Case 3: Cardiovascular Disease and Pneumococcal Vaccine
Q: GG is a 65-year-old lady who’s receiving her annual influenza vaccination. She not too long ago acquired a analysis of coronary heart failure. GG is attempting to get her immunizations up-to-date and has by no means acquired a pneumococcal vaccine. GG wish to obtain each the influenza and pneumococcal vaccines. Because there are a number of formulations, which vaccines ought to the pharmacist suggest?

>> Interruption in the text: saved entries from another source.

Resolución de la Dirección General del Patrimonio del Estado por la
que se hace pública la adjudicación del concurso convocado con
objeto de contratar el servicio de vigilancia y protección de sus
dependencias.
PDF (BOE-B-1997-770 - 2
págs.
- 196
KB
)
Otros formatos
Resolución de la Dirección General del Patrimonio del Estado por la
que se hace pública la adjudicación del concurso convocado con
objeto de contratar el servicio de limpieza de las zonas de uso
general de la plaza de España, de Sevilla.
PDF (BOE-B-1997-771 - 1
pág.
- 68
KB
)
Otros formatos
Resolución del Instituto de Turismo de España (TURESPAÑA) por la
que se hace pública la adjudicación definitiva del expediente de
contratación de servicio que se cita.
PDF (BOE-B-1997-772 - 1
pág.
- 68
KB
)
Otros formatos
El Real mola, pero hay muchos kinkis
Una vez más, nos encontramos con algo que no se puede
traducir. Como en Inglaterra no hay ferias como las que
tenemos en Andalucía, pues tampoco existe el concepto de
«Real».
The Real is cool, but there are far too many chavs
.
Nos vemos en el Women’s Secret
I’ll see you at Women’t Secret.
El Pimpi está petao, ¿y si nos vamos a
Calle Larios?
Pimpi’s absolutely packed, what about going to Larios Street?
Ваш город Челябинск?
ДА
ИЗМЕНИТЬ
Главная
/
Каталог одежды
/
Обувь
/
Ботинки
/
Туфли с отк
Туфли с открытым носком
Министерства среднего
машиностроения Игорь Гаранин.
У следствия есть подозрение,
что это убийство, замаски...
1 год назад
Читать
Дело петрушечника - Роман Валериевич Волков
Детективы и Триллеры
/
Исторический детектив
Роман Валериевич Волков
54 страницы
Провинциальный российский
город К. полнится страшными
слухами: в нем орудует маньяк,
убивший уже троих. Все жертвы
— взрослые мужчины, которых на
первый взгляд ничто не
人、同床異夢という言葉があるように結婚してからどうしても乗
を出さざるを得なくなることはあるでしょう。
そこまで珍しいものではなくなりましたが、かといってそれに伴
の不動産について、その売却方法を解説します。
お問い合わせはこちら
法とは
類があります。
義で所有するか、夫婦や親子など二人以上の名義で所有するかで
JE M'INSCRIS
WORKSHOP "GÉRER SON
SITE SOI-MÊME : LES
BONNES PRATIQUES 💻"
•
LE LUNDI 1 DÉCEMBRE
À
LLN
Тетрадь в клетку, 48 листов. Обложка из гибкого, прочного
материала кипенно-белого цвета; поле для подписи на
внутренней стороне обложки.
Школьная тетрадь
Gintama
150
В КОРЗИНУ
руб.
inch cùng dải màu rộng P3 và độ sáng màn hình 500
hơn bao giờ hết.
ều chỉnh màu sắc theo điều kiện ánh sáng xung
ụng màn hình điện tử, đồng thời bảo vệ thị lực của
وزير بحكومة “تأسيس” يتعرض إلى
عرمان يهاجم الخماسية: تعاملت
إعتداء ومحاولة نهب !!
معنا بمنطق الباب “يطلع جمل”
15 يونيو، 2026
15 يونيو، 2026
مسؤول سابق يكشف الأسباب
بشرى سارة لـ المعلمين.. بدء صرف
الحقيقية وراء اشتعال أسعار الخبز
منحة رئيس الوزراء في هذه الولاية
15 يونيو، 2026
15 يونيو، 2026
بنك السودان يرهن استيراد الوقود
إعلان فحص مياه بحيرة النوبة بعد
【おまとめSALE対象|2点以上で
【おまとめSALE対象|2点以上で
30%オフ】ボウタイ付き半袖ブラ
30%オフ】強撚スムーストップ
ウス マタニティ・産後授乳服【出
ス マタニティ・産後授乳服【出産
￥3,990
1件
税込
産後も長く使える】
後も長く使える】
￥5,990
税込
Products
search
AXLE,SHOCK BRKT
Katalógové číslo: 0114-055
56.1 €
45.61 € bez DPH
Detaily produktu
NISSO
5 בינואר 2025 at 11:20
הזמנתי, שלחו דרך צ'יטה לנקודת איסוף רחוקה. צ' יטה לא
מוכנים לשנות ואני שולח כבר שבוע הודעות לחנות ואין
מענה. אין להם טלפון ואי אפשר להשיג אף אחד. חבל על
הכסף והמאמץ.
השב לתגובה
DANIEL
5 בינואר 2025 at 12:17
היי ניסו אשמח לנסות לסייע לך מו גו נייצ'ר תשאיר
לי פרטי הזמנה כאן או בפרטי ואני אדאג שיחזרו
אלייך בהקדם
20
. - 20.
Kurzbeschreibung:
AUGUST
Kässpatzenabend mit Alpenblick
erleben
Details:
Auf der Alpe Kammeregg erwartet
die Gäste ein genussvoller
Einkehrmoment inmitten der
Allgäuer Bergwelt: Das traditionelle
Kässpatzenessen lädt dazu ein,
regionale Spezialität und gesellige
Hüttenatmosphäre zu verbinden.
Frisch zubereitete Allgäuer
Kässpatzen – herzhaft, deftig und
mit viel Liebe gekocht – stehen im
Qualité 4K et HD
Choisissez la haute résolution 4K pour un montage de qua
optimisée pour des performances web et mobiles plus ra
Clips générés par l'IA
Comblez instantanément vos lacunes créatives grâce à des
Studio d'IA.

A: The Advisory Committee on Immunization Practices (ACIP) modified the influenza vaccine suggestions for sufferers 65 years or older for the 2022/2023 season. Because GG is 65 years previous, she would profit from the quadrivalent adjuvanted inactivated influenza vaccine, the quadrivalent high-dose inactivated influenza vaccine, or the quadrivalent recombinant influenza vaccine. If the pharmacy doesn’t have any of those vaccines, some other age-appropriate influenza vaccines can be really helpful.4 For her pneumococcal vaccine, the ACIP recommends the pneumococcal 15-valent conjugate vaccine (PCV15) or pneumococcal 20-valent conjugate vaccine (PCV20) for PCV-naïve adults 65 years or older or PCV-naïve adults aged 19 to 64 years with sure underlying situations. GG can obtain the vaccine no matter her coronary heart failure analysis. If PCV15 is used, a dose of pneumococcal polysaccharide vaccine (PPSV23) ought to be administered at the very least 1 12 months later. Both vaccines can be applicable for GG, so she will determine whether or not she would really like 2 vaccines in 1 12 months or to be carried out after the PCV20 vaccine. For those that obtain the PCV15 vaccine adopted by the PPSV23 vaccine, a minimal interval of 8 weeks will be thought-about for adults who’re immunocompromised or have a cerebrospinal fluid leak or cochlear implant.5
Case 4: Omega-3 Fish Oil
Q: IL is a 48-year-old man who’s searching for omega-3 fish oil. He takes 10 mg of atorvastatin at bedtime. His main care doctor really helpful that IL start taking OTC omega-3 fish oil dietary supplements as a result of his triglyceride ranges are barely excessive. IL is confused about how a lot he ought to take as a result of totally different manufacturers have totally different dosing. He can also be debating growing his fish consumption as an alternative of taking a complement. What ought to the pharmacist suggest?
A: Fish oil dietary supplements sometimes present 300 mg per capsule, though doses can fluctuate primarily based on producer. Omega-3 content material by way of dietary sources, akin to fish, may fluctuate. Cold-water fatty fish akin to herring, salmon, sardines, and tuna comprise excessive quantities of omega-3 fish oil, whereas fish with a decrease fats content material akin to bass, cod, and tilapia comprise decrease ranges. The National Institutes of Health suggests consuming 1.1 to 1.6 g of omega-3 fish oil day by day as a part of a standard weight-reduction plan. To get an efficient dosage for managing hypertriglyceridemia, IL would wish to take 2 to 4 g day by day.6 To obtain the excessive doses of omega-3 fish oil wanted, supplementation is his most suitable choice.
About the Authors
Rupal Patel Mansukhani, PharmD, FAPhA, NCTTP, is a scientific affiliate professor of pharmacy follow and administration on the Ernest Mario School of Pharmacy at Rutgers University in Piscataway and a transitions-of-care scientific pharmacist at Morristown Medical Center, each in New Jersey.
Ammie Patel, PharmD, BCACP, BCPS, is a scientific assistant professor of pharmacy follow and administration at Ernest Mario School of Pharmacy at Rutgers University in Piscataway and a scientific pharmacist in ambulatory care at RWJBarnabas Health in Shrewsbury and Eatontown, all in New Jersey.